Data items
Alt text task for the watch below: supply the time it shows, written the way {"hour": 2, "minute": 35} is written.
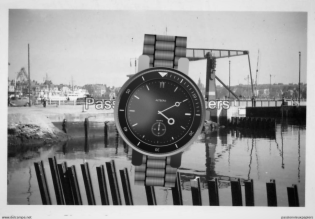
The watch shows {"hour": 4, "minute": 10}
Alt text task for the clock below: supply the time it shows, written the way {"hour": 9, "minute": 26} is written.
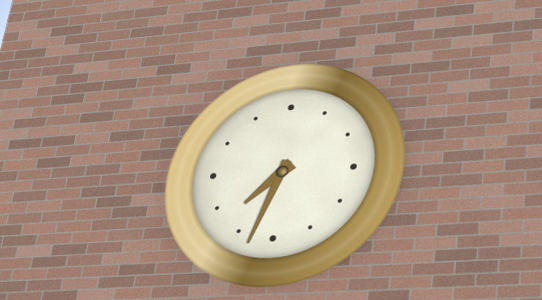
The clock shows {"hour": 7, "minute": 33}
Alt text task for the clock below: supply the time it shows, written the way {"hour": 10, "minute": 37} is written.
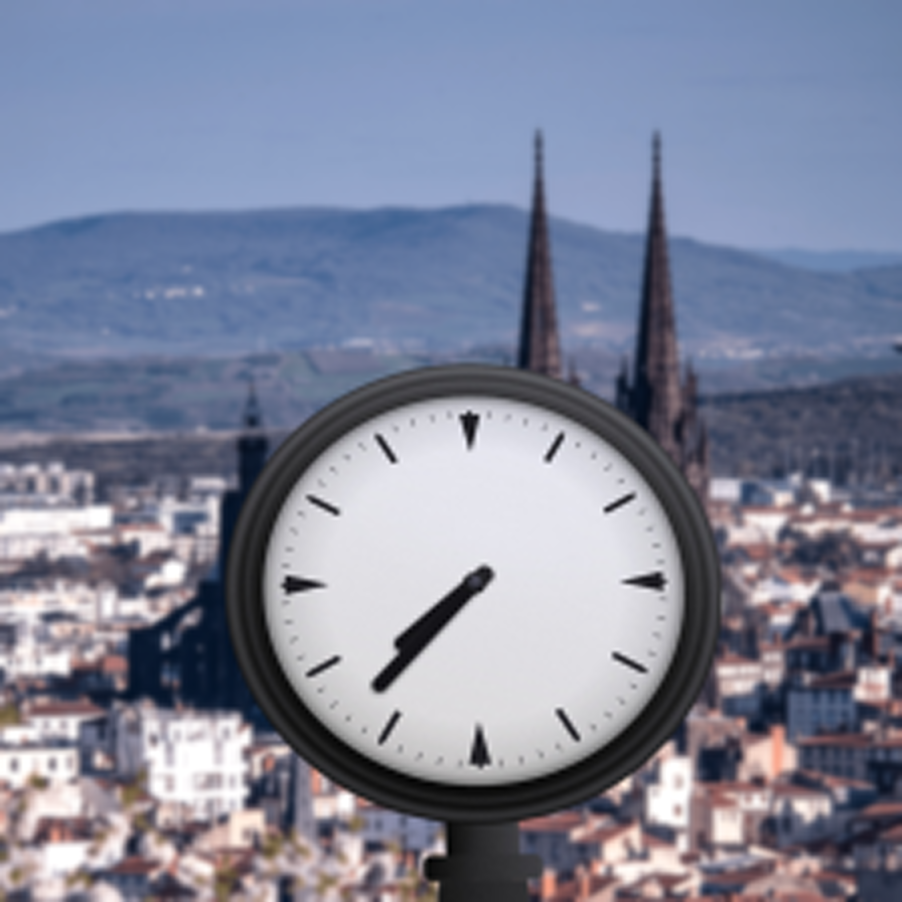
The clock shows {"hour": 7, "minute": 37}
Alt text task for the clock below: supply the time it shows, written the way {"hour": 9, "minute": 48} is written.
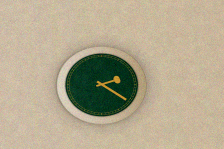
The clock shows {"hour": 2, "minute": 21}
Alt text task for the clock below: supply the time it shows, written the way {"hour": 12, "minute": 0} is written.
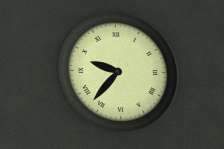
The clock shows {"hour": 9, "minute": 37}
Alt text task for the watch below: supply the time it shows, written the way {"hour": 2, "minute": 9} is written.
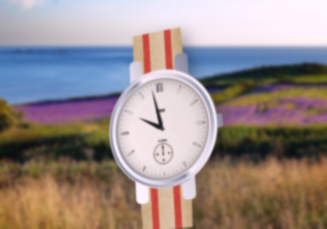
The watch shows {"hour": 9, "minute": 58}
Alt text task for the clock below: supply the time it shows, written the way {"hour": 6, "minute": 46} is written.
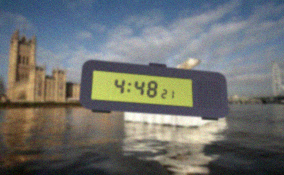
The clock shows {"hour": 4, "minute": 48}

...

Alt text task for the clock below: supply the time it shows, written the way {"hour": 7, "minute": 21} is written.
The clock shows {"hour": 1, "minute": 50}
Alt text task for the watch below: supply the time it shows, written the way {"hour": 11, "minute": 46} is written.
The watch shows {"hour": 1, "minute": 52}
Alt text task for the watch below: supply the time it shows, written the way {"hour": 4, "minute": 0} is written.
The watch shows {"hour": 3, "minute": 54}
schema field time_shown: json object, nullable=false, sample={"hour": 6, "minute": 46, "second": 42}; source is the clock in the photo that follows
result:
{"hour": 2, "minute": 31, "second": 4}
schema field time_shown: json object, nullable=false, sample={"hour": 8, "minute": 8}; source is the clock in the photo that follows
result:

# Instructions for the task
From the Data items above, extract each line that contains the string "field" and copy those lines without alteration.

# Solution to the problem
schema field time_shown: json object, nullable=false, sample={"hour": 6, "minute": 46, "second": 42}; source is the clock in the photo that follows
schema field time_shown: json object, nullable=false, sample={"hour": 8, "minute": 8}; source is the clock in the photo that follows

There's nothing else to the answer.